With that he started to sing, “Praise God,” and the Christians joined him. It was not a song of despair or fear or sadness. It was a praise to God, a song of Christ’s victory, a hymn of confidence. Across the centuries comes the theme “I’ll sing, not cry.”
Weeping may endure for the night. Our human emotions sometimes need a release. But joy comes in the morning!
An earthly light has gone out, but where ______________________ is, no earthly light is needed. The glory of God, shining brighter than the sun, is her radiance, and her face is now glistening in that glorious light!

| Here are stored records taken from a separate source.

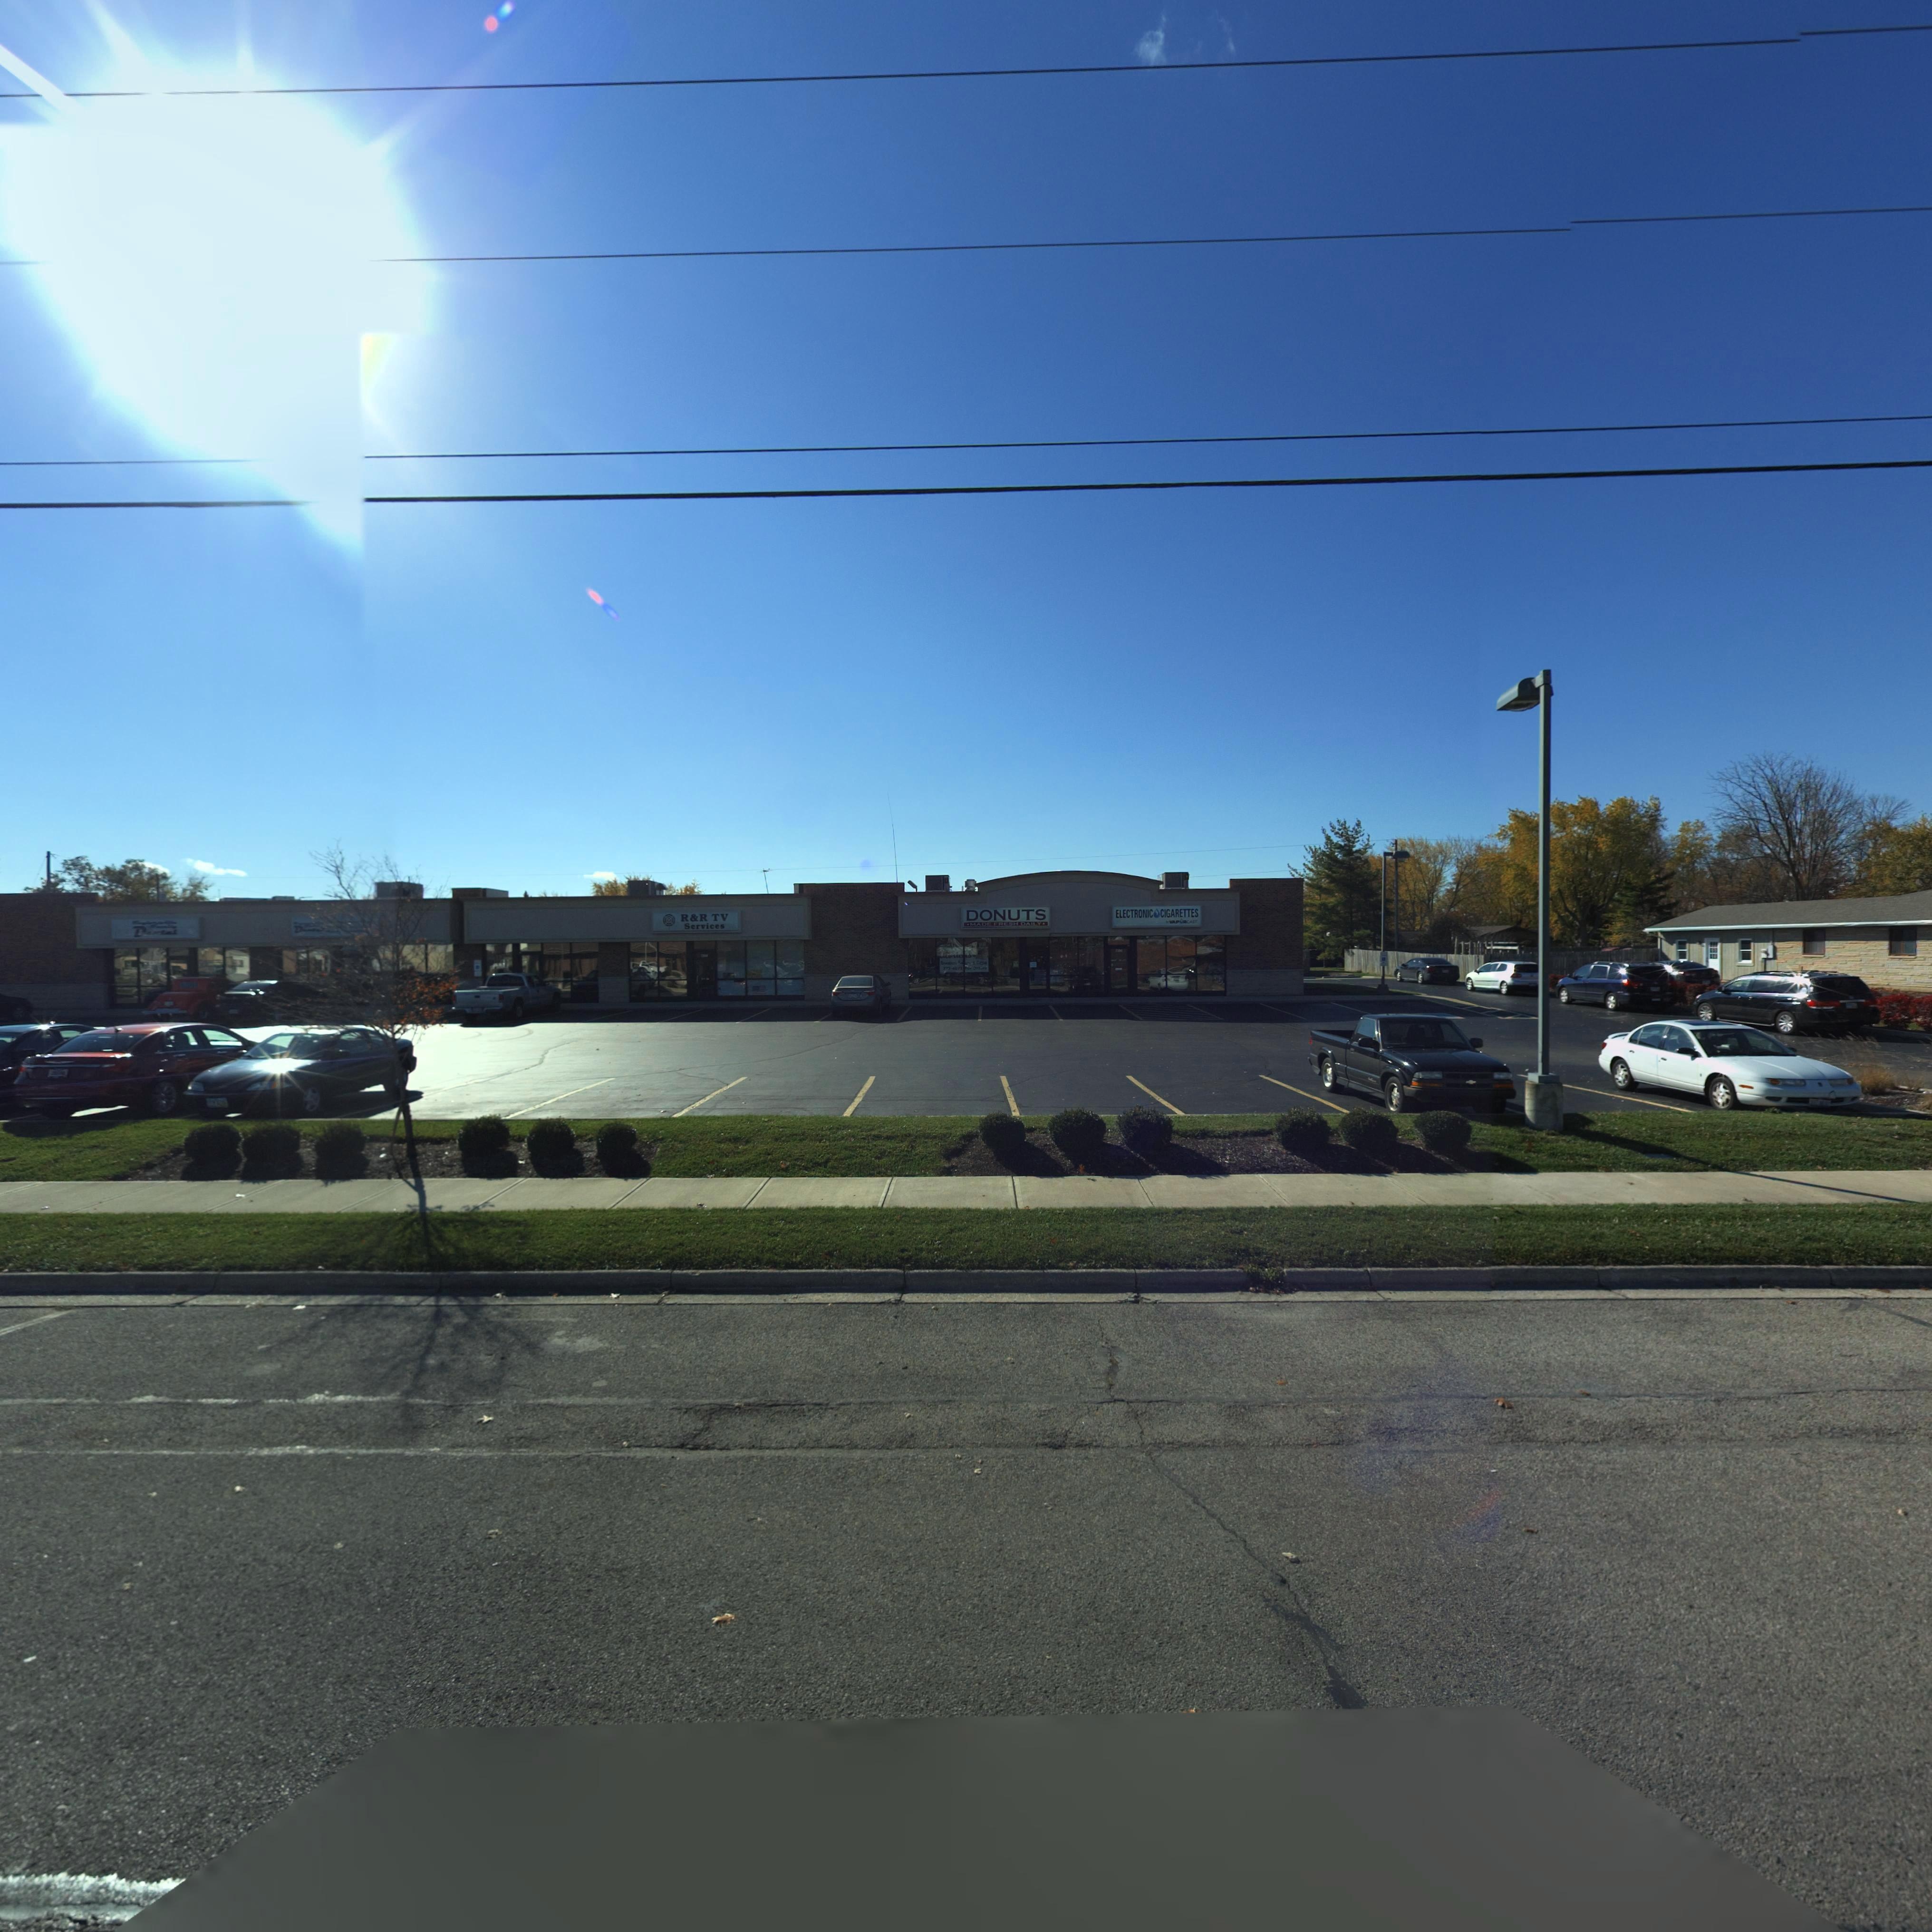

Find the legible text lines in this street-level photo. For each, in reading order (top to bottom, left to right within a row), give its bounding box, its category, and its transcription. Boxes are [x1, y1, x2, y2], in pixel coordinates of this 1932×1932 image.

[680, 913, 730, 922] BusinessName: R&R TV
[966, 908, 1047, 922] BusinessName: DONUTS
[1115, 908, 1199, 919] BusinessName: ELECTRONIC*CIGARETTES
[683, 922, 725, 930] BusinessName: Services
[1114, 948, 1123, 952] StreetNumber: 7100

So we come to the end of a journey; it is a good day. An earthly journey has ended. A heavenly residence has been established.
What is our hope?
What is our confidence?
What is our expectation?
1 Corinthians 15:50-56
Now this I say, brethren, that flesh and blood cannot inherit the kingdom of God; neither doth corruption inherit incorruption. Behold, I shew you a mystery; We shall not all sleep, but we shall all be changed, In a moment, in the twinkling of an eye, at the last trump: for the trumpet shall sound, and the dead shall be raised incorruptible, and we shall be changed. For this corruptible must put on incorruption, and this mortal [must] put on immortality. So when this corruptible shall have put on incorruption, and this mortal shall have put on immortality, then shall be brought to pass the saying that is written, Death is swallowed up in victory. O death, where [is] thy sting? O grave, where [is] thy victory? The sting of death [is] sin; and the strength of sin [is] the law. But thanks [be] to God, which giveth us the victory through our Lord Jesus Christ.